Mas mais Beira há além do meu mundo de xisto. Campos e campos de granito a perder de vista, montanhas de frondosas árvores e cachoeiras, onde miúdos fazem rappel e antigos sanatórios abandonados se erguem, onde se excitam queimadas de Judas pela Páscoa, e relaxam banhos de malvas em orações populares. Uma outra Beira, mais Alta, de um imponente Caramulo que não alcança a Estrela, dos mesmos primos emigrantes, dos mesmos metros de terreno por que se mata, das mesmas lojas, das mesmas comadres da Igreja, mas sem as minhas pedras ao rio, sem os meus serões olhando fotografias de pessoas que não conheço e dizem ser da minha família, sem madrugadas acordadas pelo sino que me diz as horas, tão improváveis na sua alvorada, que juro que não queria saber. Uma nova Beira onde encontro homem, desconhecido nos tempos beirões de correrias infantis, onde descubro uma nova forma de alegria, nova forma de rir, nova forma de chorar. Uma nova Beira onde descubro o beirão, talvez parecido na minha Baixa Beira, talvez igual por todo Portugal, talvez só ali, de espingarda para a caça na mão, de fotografias de mulheres-objecto, de idas à prostituta com os amigos, e outras anormalidades tão normais ali. E no entanto ao mesmo tempo tão terno, por trás da máscara do Rei da Aldeia, nos intervalos de inchar o peito e em braços de ferro medir o pénis, que em tanta testosterona há sempre um homem e uma criança, um homem corajoso e divertido, um homem terno e atencioso, uma criança traquina e inconsciente, uma criança ingenuamente má. Assim se faz o melhor e o pior de um mundo de granito em que mulheres vestem as calças para ser submissas.

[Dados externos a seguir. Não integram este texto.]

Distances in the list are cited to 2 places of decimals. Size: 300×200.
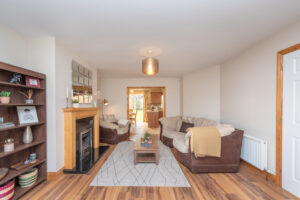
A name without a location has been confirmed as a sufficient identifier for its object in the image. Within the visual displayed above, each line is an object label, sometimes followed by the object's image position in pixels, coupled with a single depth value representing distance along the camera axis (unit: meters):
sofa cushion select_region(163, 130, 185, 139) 3.67
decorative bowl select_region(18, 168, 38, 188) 1.97
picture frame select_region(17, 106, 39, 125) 2.01
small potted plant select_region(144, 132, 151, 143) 2.96
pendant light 2.51
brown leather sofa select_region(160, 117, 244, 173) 2.45
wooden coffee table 2.72
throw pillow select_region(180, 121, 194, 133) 3.96
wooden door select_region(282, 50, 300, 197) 1.90
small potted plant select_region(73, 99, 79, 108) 2.75
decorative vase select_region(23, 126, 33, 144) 2.06
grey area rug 2.16
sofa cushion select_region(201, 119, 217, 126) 3.37
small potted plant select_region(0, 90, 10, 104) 1.74
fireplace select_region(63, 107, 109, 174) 2.54
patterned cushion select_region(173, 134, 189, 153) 2.58
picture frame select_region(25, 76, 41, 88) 2.02
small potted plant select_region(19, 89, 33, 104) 2.04
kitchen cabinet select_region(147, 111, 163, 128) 7.06
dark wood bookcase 1.86
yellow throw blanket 2.35
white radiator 2.29
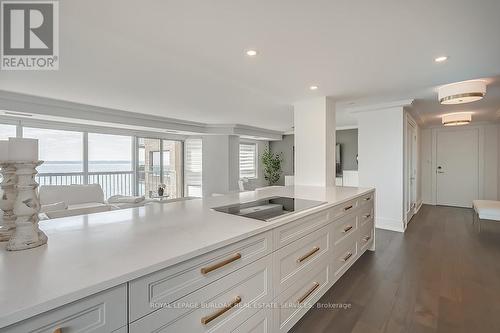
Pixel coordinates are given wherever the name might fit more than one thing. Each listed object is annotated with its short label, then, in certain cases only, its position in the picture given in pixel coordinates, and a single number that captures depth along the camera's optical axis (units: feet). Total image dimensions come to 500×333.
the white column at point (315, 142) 11.73
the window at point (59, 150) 15.17
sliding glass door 20.21
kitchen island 2.19
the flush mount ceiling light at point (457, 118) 14.64
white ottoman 11.45
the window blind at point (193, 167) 23.12
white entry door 19.75
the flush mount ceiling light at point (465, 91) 9.36
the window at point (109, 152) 17.46
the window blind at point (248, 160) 27.58
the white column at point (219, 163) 21.86
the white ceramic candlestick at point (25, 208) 2.90
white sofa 13.58
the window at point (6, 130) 13.77
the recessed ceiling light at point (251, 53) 6.90
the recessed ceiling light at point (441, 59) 7.28
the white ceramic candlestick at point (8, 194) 3.18
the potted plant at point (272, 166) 28.09
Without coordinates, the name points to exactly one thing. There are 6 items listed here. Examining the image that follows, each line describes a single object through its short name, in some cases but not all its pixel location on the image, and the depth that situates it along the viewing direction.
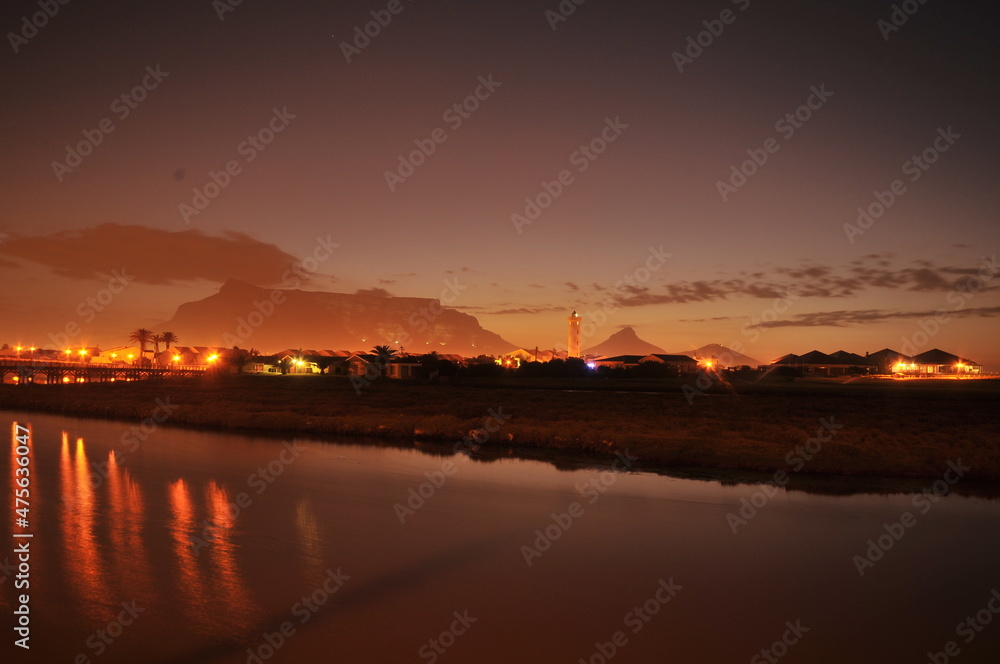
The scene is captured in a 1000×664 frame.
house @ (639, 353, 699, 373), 95.75
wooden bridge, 81.56
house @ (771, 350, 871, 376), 98.62
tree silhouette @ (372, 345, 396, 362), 88.20
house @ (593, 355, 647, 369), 100.36
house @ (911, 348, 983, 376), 100.25
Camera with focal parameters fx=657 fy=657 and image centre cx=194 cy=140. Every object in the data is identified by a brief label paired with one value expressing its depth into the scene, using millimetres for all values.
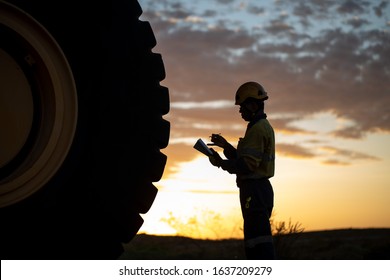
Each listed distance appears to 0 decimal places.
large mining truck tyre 3627
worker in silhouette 5922
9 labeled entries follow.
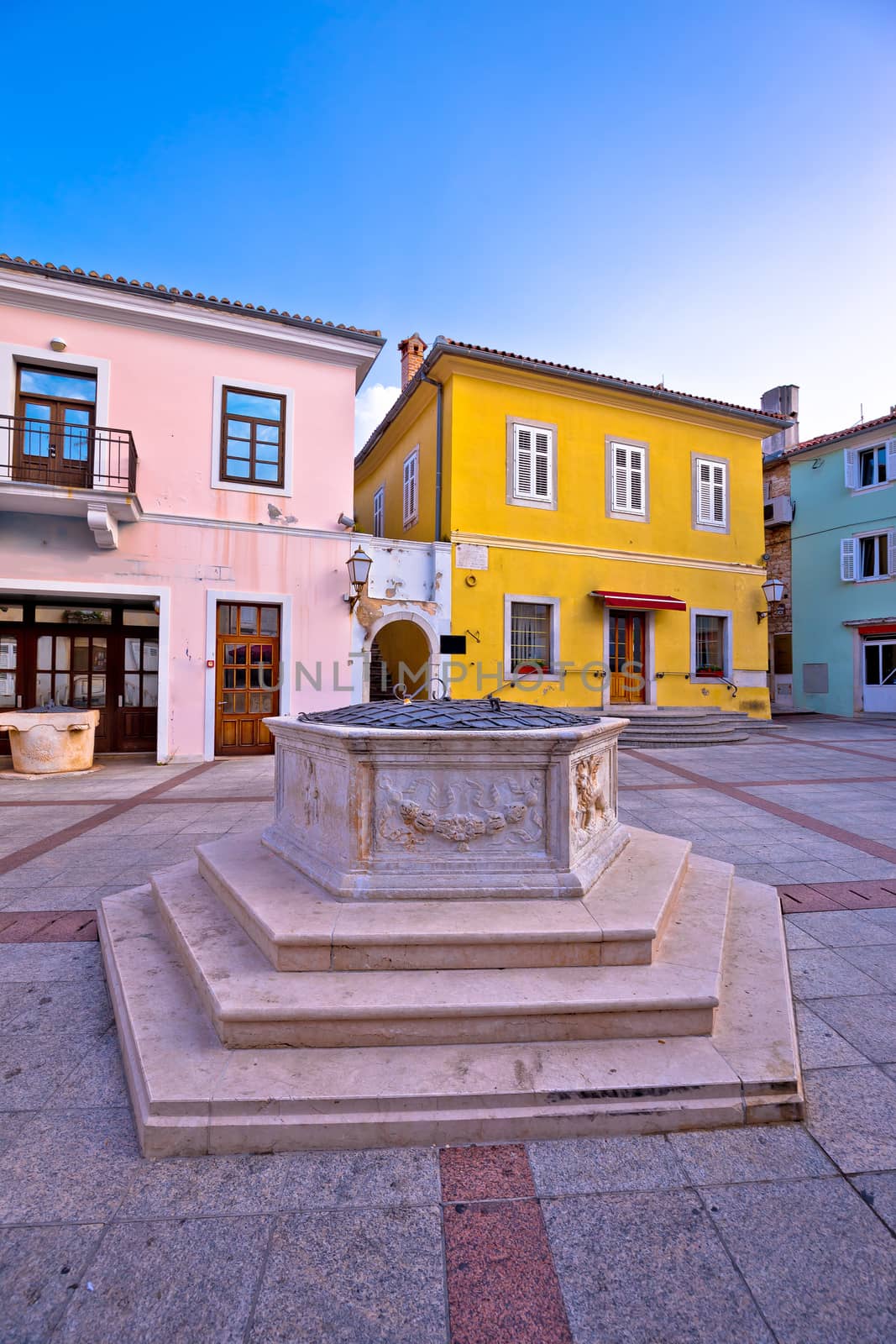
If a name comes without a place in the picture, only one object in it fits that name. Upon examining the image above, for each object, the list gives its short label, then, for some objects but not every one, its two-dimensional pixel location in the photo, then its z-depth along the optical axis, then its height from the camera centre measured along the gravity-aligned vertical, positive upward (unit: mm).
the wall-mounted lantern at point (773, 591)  14625 +2428
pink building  9445 +2875
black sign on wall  12031 +878
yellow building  12570 +3736
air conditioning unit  21297 +6344
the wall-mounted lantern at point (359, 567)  10531 +2081
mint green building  18531 +3841
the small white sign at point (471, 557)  12312 +2654
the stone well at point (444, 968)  2012 -1155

Eu, que guardo a Beira apertada junto ao peito numa memória da infância, não consigo voltar para esse mundo de cinzenta beleza em rígida fisionomia, não consigo ficar nos olhos azuis de homens que cospem para o chão, não sei ser parte da feudal hierarquia social de uma Beira que amo, tanto Baixa como Alta, toda a Beira que é em mim em tantas fases da minha vida. Eu, como Lisboa, por vezes como o Porto, diletante e vagueante, um mundo que me corre pelas veias e escorre em tinta, um mundo de novidades culturais, de experimentalismos, de emoções à flor da pele, de liberdade, de ser tudo o que sou e tudo o que posso ser, sem amarras, sem que me julguem, sem que me queiram prender. Não sou da Beira, por muito que ela respire em mim e me faça sorrir. Não sou da Beira, não, não sou pedaço de ti.